Batching fastq download w/sra-toolkit: Won't recognize IDs
1
1
Entering edit mode
15 months ago
harka14 ▴ 10

Hi all,

I'm new to bash scripting, and I'm trying to create a simple script to download fastq files from SRA using a list of SRR IDs in a txt file. (Eventually I'd like to parallelize this process, but for now I just need it to work.) I've used fastq-dump from sra-toolkit numerous times, but now I'm having issues with the batching that don't make sense to me.

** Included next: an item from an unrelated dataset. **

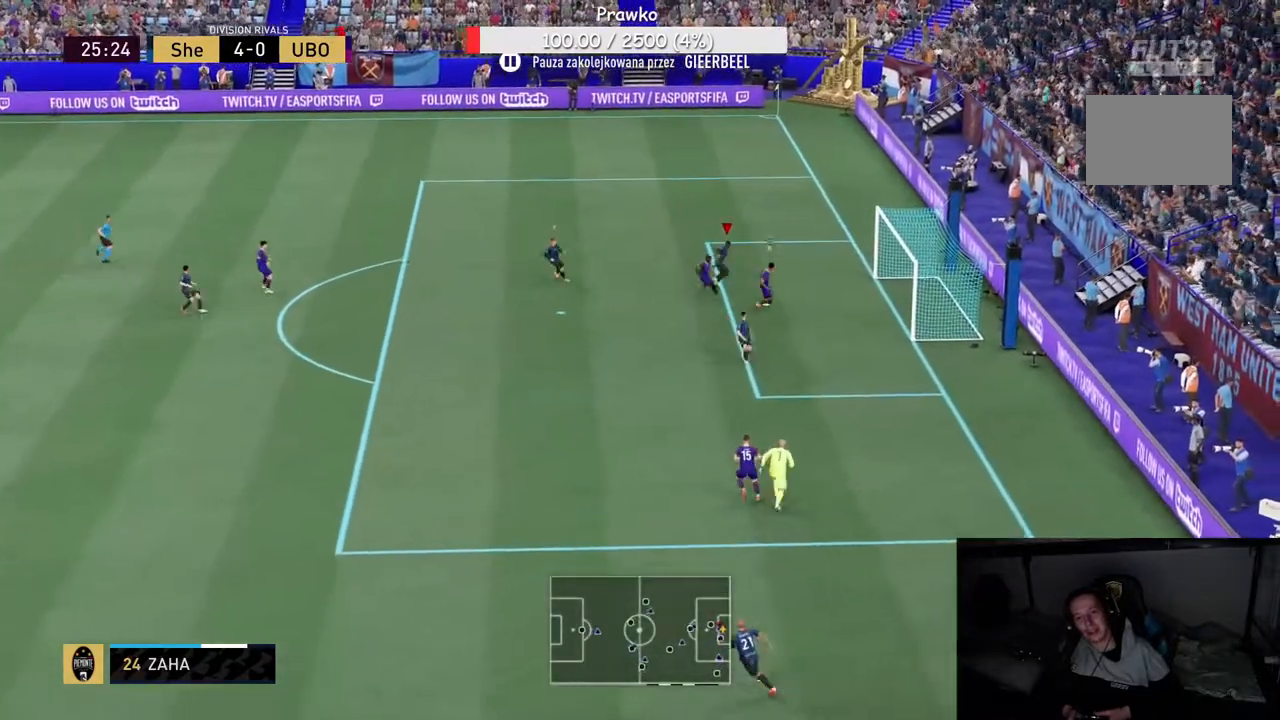
{"buttons": ["R2"], "right_stick": "center", "events": []}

I have successfully used the following command to download one of the datasets in this list:

~/bin/sratoolkit/bin/fastq-dump -O ~/output/location/01_fastq --gzip --skip-technical  --readids --read-filter pass --dumpbase --split-spot --clip SRRXXXXXXXX

My script, named 01_SRA, is:

BATCH=${1?Error: No batch ID given.}
LOC=${2?Error: No directory given.}

INPUT=${LOC}00_SRAlists/${BATCH}.txt
OUTLOC=${LOC}${BATCH}/01_fastq/

cat $INPUT | while read line
do
        echo Starting $line
        ~/bin/sratoolkit/bin/fastq-dump -O $OUTLOC --gzip --skip-technical --readids --read-filter pass --dumpbase --split-spot --clip $line
done

When I run

~/location/01_SRA batch002 ~/location/seq_data/

I get:

Starting SRRXXXXXXXX
2020-08-27T14:21:16 fastq-dump.2.10.8 err: error unexpected while resolving query within virtual file system module - No accession to process ( 500 )
Failed to call external services.

For each of the IDs in my txt file. This dumps out almost immediately. So based on the echo line, I know it is reading the ID, but somehow fastq-dump isn't able to process it.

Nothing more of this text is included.